At the (bustling and occasionally chaotic) intersection of enablement and innovation

Each pillar of Customer Success Operations contains a whole host of duties and challenges that can quickly become overwhelming if expectations aren’t realistic. CS Ops is uniquely positioned to drive results for the Customer Success organization and, in turn, the entire business. Their work is so valuable, they are so capable, and they can do such a myriad of things that they tend to get buried under an avalanche of daily work, must-have requests, and big-picture wish lists.

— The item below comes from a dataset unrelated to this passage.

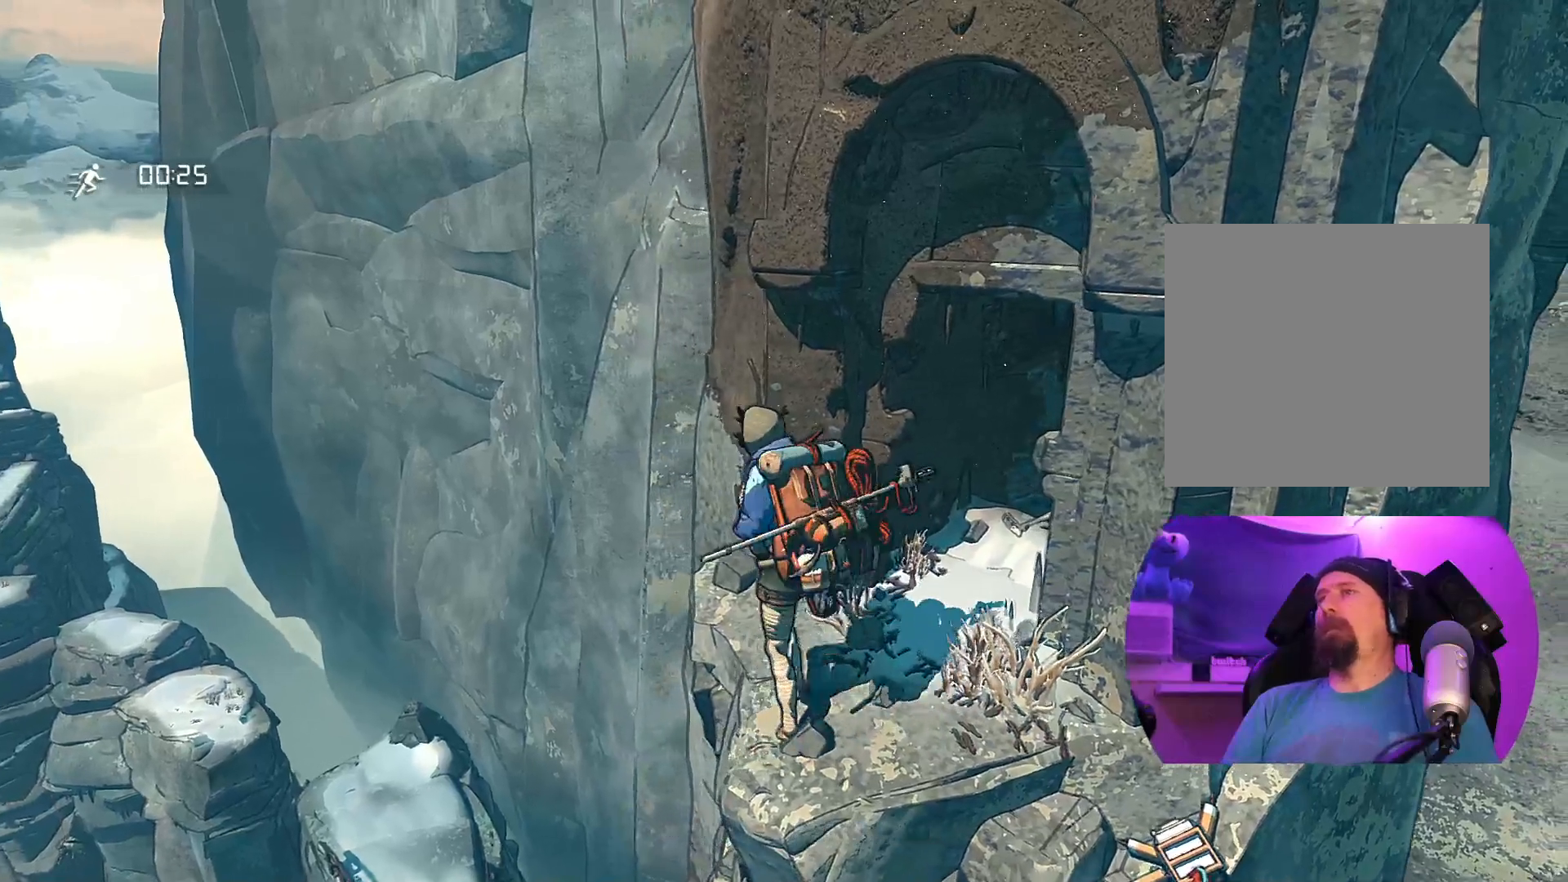
{"buttons": [], "left_stick": "up-left", "right_stick": "center", "events": []}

Customer Success leaders can combat the potential for burnout by developing an engagement strategy between CS Ops and the rest of the organization. Put processes in place to handle requests from various departments and internal teams. Work with your CS Ops Manager to determine levels of priority. Have a roadmap in place so they can plan their sprint cycles accordingly. This way, if someone submits a ticket with a request, everyone has set expectations for how CS Operations will handle it and where it will fall in the queue.

All the logistical effort is worth it in the long run, given how much Customer Success Operations helps CS accomplish. Just look at everything I’ve laid out in these five key areas of responsibility! And this article is far from inclusive. Now that we’ve examined their role more carefully, I hope that you’ve come to the same conclusion I have over the years: CS Operations does a great deal to increase the value and impact of Customer Success.